> **EXERCISE**:
Lines that contain the string "Black" are the ones to list; copy all of them from the records.

> **DATASET ENTRIES**:

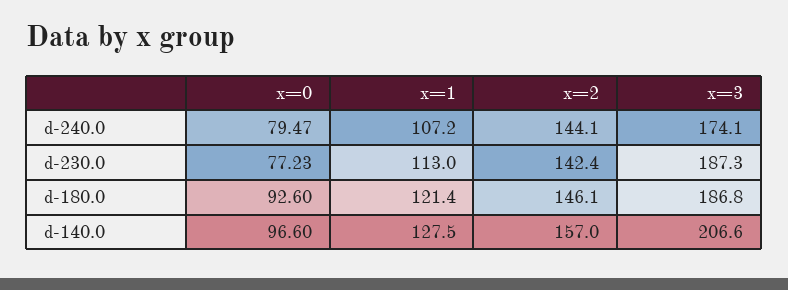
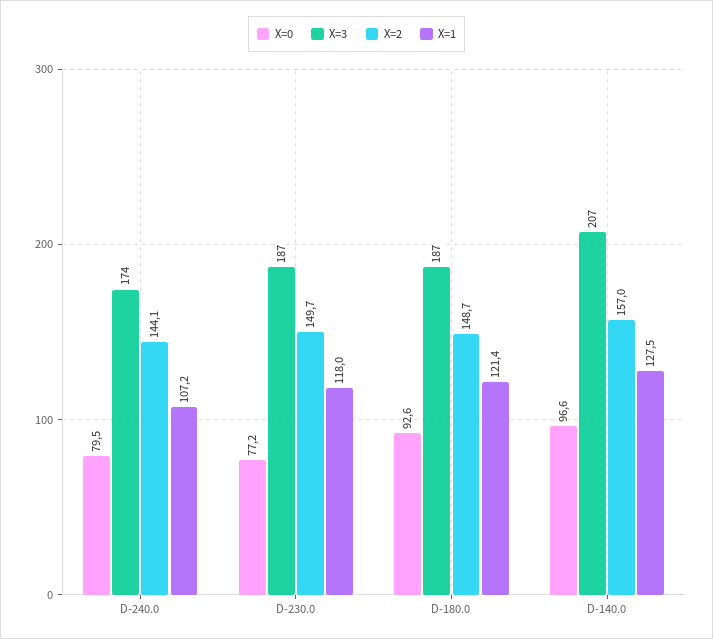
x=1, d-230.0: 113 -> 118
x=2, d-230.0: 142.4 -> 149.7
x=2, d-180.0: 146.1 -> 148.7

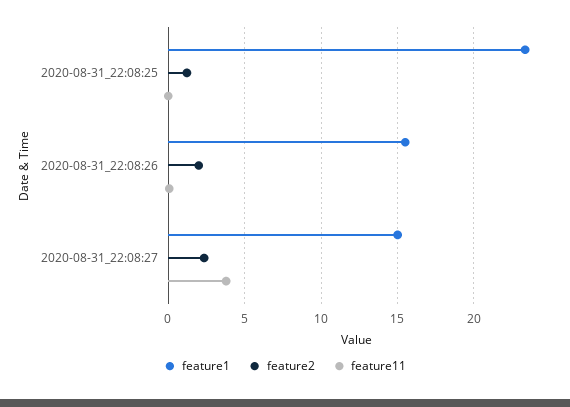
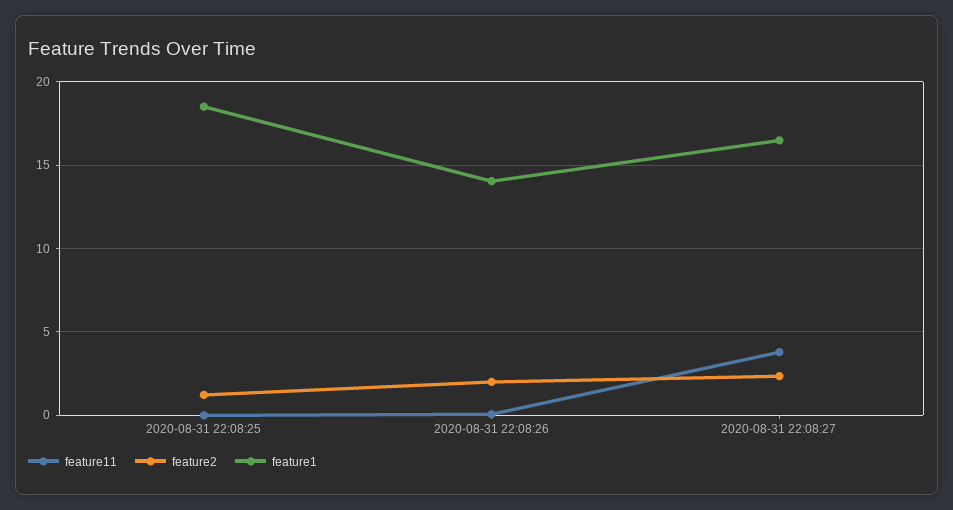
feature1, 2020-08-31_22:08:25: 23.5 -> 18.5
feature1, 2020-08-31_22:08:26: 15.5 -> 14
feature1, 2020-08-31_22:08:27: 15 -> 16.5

==

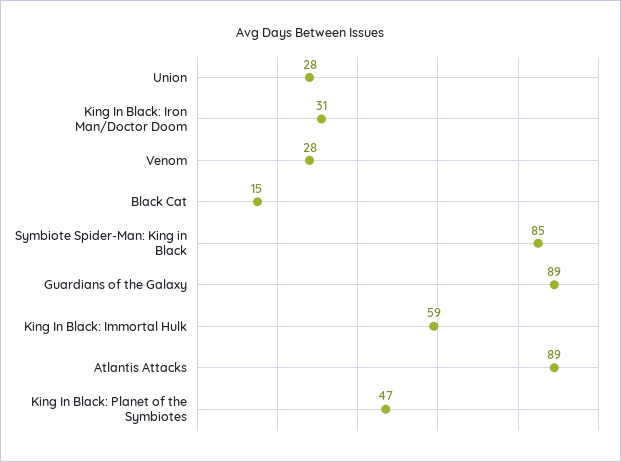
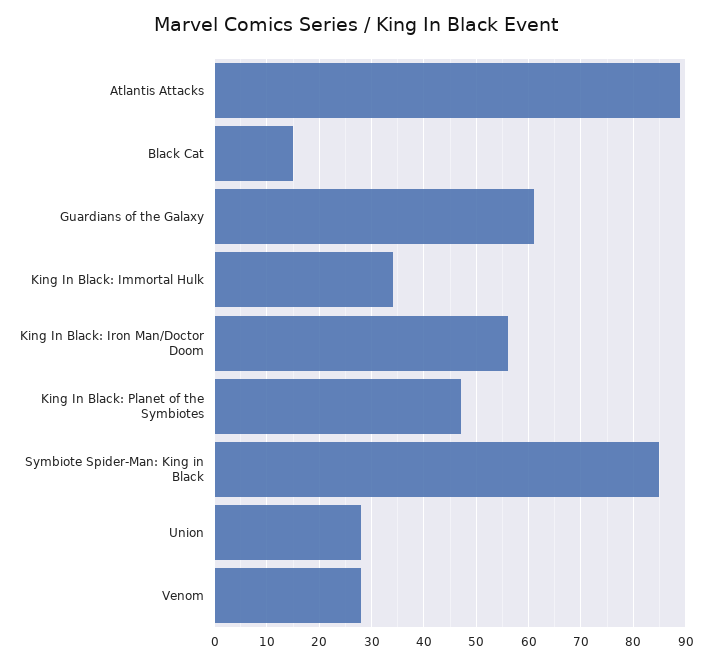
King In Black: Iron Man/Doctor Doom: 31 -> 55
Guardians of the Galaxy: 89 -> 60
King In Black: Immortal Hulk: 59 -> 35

* * *

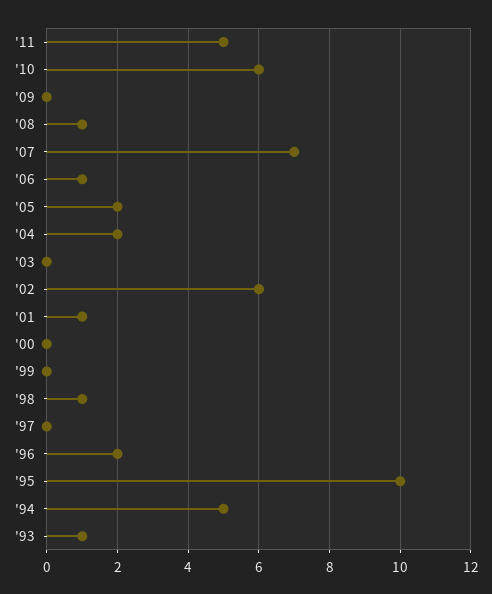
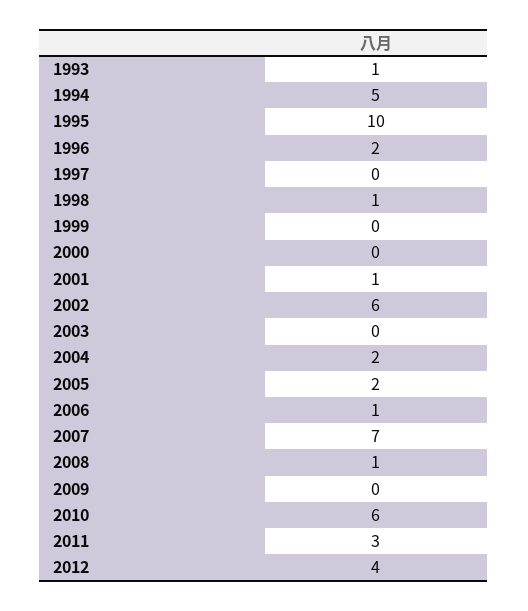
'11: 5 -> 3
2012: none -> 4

> **RESULT**:
King In Black: Iron Man/Doctor Doom: 31 -> 55
King In Black: Immortal Hulk: 59 -> 35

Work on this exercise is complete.